Following a 4.1 percent drop in 2013, the region’s average daily rate (ADR) continued to sink in the first quarter of 2014, dropping 3.6 percent to $122.36. Occupancy climbed 0.7 percent to 66.0 percent, but this wasn’t enough to prevent the region’s revenue per available room (revPAR) falling 2.9 percent to $80.81.
The downturn in ADR was particularly sharp in Central & South Asia (-11.3 percent to $137.87) and Australasia (-8.9 percent to $163.65), although both these results were partially offset by occupancy growth. In Southeast Asia however a 0.3 percent dip in ADR, to $146.55, was compounded by a 4.0 percent decline in occupancy.
According to Elizabeth Winkle, managing director of STR Global, this decline is largely the result of Bangkok’s political problems.
“In February and March, Bangkok reported the lowest occupancies in 10 years. The prolonged political crisis is impacting the hospitality industry and wider economy,” Winkle said. She added however, that “India is finally showing signs of occupancy growth”, following several years of oversupply and weak demand.
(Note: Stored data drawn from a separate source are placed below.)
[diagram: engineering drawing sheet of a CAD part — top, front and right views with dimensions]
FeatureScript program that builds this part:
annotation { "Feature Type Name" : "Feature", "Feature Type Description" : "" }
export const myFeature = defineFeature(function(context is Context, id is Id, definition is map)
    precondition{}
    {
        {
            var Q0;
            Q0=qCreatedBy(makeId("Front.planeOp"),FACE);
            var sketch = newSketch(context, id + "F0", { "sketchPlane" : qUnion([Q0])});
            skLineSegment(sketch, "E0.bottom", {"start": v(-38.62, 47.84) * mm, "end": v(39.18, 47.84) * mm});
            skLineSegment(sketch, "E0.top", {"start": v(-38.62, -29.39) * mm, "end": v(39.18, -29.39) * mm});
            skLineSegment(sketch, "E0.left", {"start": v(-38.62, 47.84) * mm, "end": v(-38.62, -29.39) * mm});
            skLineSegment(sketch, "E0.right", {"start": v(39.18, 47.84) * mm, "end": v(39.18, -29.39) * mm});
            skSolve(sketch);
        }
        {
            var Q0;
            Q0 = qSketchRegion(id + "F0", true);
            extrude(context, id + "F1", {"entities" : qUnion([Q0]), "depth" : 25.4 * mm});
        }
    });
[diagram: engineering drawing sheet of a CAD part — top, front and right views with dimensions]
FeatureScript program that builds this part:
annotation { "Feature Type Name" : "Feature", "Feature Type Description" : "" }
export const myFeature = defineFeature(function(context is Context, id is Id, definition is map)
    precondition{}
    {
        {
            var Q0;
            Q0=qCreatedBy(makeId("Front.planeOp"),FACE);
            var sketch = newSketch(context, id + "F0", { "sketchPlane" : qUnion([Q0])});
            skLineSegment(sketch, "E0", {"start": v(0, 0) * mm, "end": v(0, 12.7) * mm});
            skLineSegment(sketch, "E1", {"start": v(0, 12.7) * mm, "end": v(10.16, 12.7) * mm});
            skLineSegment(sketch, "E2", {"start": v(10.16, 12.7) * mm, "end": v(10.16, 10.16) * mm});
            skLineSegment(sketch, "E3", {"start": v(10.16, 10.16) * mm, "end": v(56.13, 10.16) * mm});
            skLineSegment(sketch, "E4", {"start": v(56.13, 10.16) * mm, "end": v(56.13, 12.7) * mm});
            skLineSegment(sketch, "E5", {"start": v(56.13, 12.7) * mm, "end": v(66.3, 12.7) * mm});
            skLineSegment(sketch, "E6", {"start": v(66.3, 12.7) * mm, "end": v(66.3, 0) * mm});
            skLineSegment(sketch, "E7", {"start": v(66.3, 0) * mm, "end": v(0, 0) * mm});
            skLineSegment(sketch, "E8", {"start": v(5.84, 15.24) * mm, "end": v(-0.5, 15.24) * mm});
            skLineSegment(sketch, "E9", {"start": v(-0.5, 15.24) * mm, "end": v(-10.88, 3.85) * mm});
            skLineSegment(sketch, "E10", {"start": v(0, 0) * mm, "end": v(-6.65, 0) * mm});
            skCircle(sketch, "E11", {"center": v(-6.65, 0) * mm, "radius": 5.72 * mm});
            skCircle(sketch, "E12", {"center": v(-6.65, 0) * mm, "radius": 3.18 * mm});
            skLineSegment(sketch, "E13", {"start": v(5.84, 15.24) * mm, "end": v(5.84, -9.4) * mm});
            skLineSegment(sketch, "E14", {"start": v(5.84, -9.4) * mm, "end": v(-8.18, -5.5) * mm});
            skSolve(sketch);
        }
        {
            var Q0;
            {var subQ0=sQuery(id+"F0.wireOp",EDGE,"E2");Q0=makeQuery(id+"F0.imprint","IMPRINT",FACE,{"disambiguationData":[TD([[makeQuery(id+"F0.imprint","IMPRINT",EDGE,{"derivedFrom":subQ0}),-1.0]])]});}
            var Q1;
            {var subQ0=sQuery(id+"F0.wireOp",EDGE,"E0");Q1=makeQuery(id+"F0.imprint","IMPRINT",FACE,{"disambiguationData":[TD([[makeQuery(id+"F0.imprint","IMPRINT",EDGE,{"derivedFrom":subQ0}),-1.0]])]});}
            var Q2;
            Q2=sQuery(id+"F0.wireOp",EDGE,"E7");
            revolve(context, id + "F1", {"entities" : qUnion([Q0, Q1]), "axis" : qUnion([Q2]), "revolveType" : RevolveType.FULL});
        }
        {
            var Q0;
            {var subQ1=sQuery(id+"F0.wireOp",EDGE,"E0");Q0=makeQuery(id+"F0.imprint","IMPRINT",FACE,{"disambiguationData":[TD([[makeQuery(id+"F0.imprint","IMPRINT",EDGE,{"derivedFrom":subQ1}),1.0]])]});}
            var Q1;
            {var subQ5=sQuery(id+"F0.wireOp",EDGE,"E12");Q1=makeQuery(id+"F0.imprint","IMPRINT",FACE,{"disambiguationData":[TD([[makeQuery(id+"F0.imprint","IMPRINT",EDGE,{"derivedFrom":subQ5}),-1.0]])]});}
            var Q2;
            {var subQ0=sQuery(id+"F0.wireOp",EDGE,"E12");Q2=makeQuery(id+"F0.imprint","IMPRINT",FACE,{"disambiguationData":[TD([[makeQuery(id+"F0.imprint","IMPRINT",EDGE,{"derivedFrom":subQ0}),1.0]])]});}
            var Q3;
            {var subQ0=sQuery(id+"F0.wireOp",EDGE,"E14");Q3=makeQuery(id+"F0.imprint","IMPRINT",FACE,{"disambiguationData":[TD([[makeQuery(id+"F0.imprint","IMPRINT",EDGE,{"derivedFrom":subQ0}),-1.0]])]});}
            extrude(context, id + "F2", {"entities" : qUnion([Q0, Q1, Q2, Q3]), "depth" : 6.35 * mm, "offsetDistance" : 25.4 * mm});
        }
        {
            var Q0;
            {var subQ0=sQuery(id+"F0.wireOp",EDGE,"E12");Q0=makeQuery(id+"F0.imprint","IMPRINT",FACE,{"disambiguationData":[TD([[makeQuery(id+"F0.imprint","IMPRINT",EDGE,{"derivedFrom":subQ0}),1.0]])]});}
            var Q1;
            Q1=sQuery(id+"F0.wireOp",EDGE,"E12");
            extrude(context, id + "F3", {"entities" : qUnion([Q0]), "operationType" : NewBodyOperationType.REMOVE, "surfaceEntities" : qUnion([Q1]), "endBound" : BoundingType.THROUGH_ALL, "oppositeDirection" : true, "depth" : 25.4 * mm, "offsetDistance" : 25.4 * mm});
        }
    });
In March 2014 alone, Asia Pacific’s revPAR fell 3.9 percent, as a 0.7 percent drop in occupancy compounded a 3.3 percent ADR decline. Bali (-13.0 percent to $114.38) and Bangkok (-12.8 percent to $94.72) reported the largest ADR decreases for the month, in US dollars terms, while the Thai capital’s occupancy slumped 33.6 percent last month to 53.7 percent.
There were success stories elsewhere in the region however; Auckland’s ADR increased 6.0 percent to $133.44, while Mumbai achieved strong 8.1 percent rise in occupancy, to 69.2 percent. Osaka experienced Asia’s only double-digit revPAR increase, rising 11.5 percent to $108.42.